# EXERCISE
Set down every line of the material below word for word, leaving out the pictures.

++++ DATA RECORDS

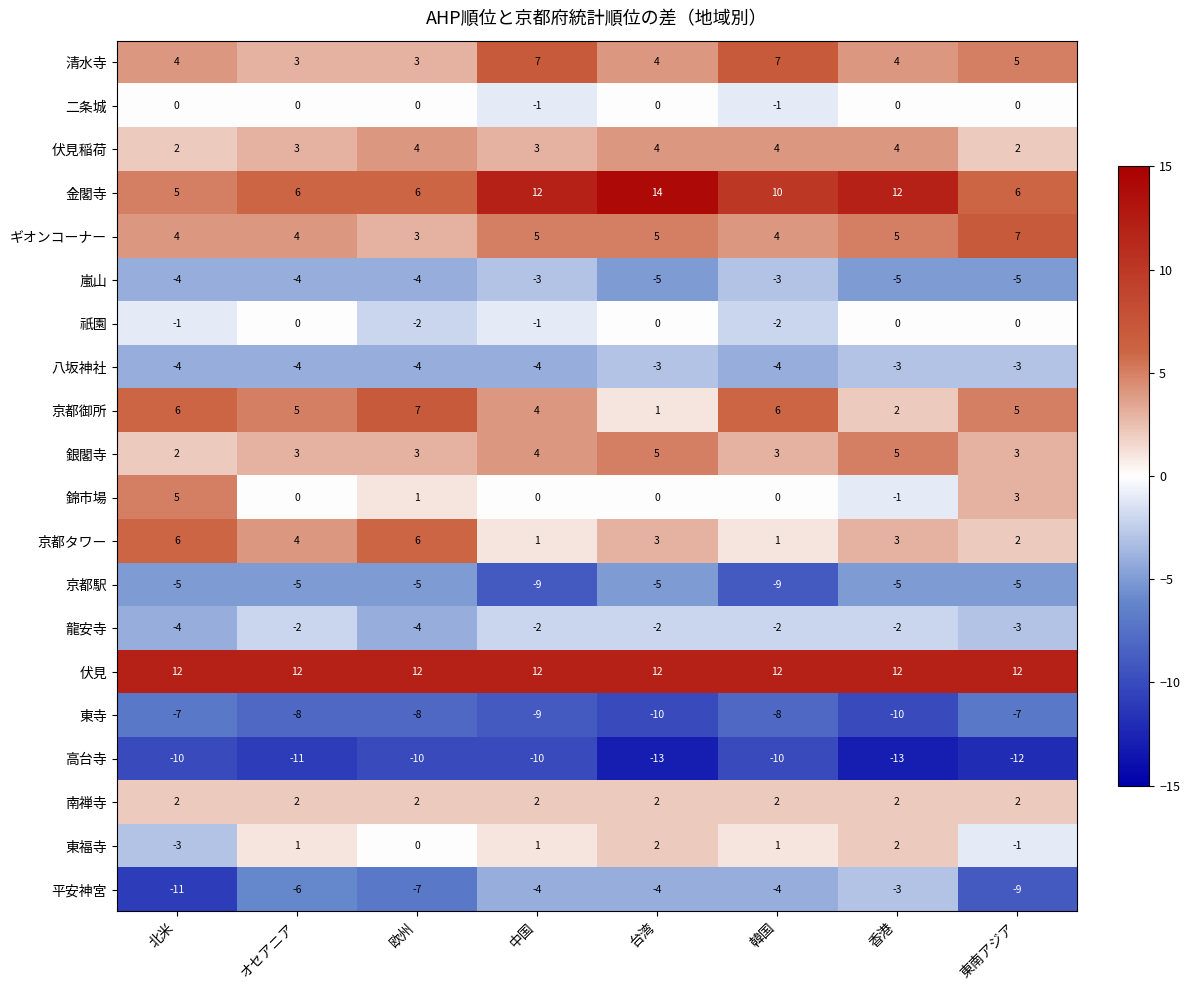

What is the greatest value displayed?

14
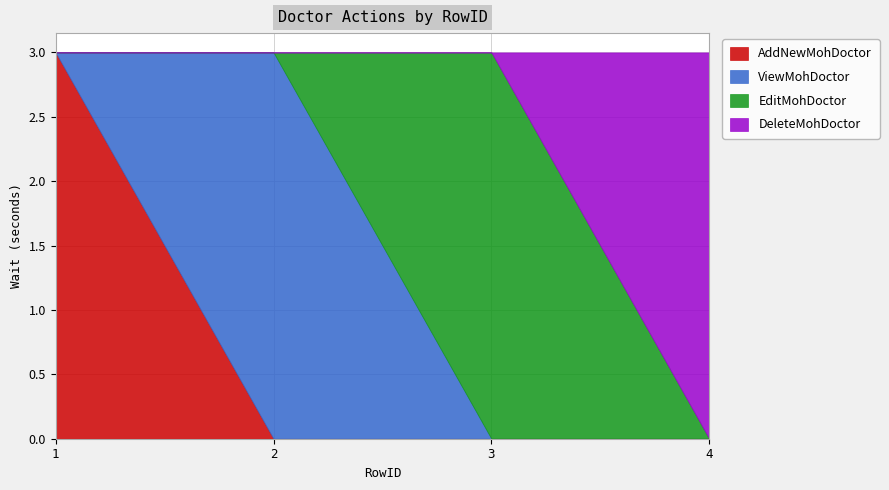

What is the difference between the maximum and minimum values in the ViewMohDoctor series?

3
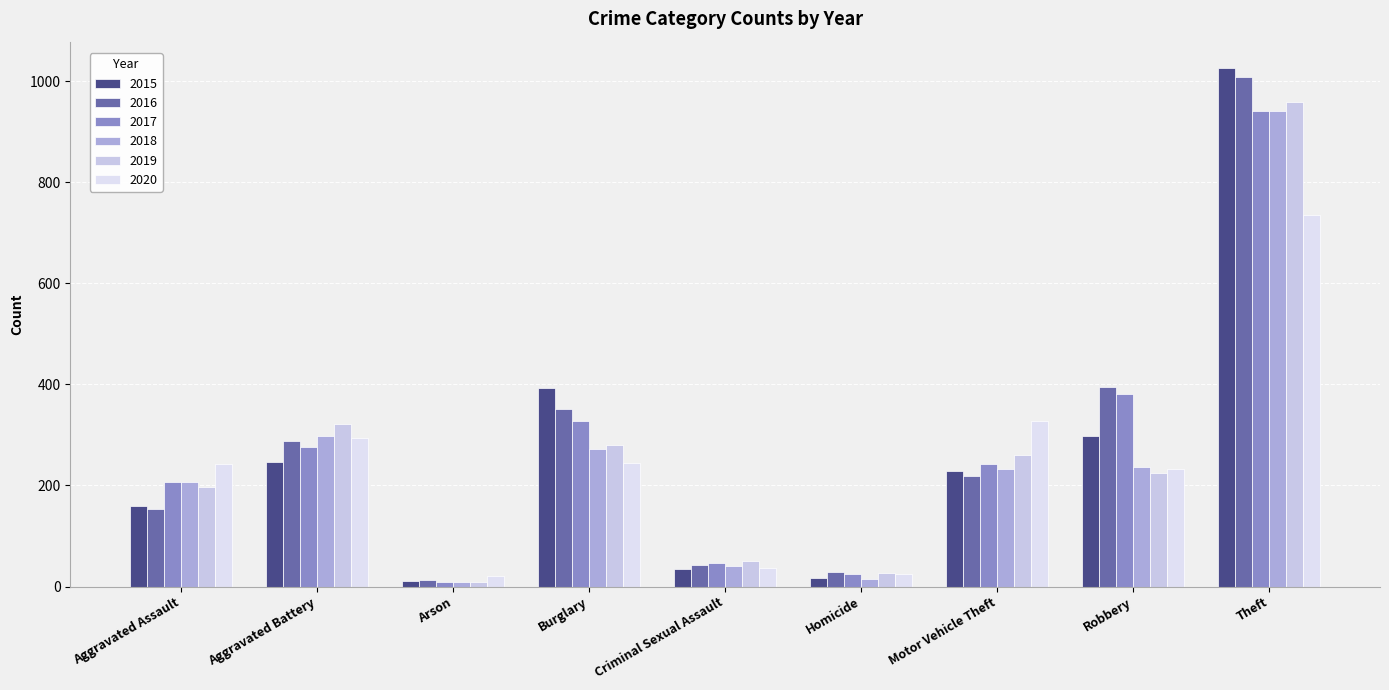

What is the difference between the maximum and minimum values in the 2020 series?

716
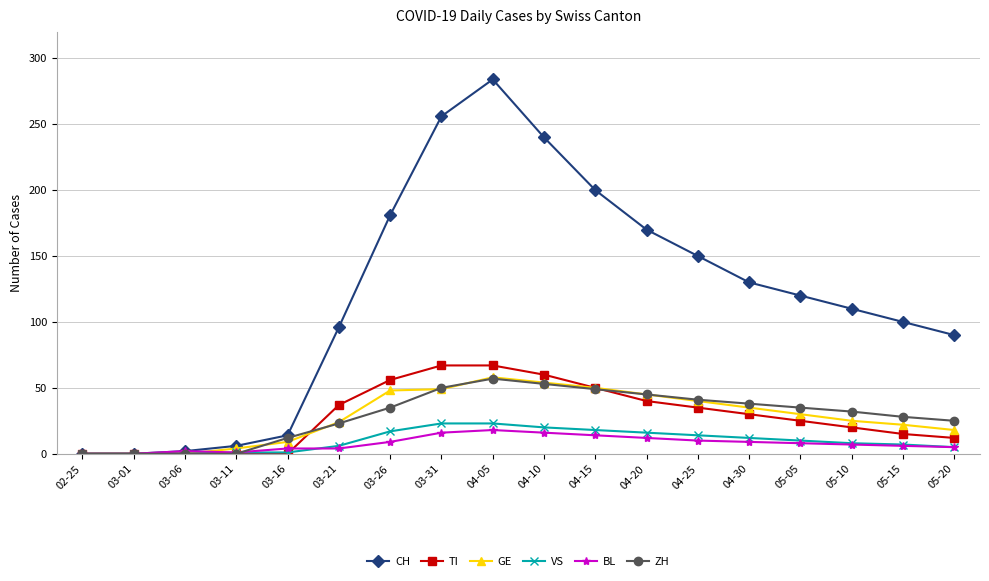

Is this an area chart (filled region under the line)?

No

++++++++

# WRITTEN RESPONSE
What is the greatest value displayed?

14

What is the difference between the maximum and minimum values in the ViewMohDoctor series?

3

What is the difference between the maximum and minimum values in the 2020 series?

716

Is this an area chart (filled region under the line)?

No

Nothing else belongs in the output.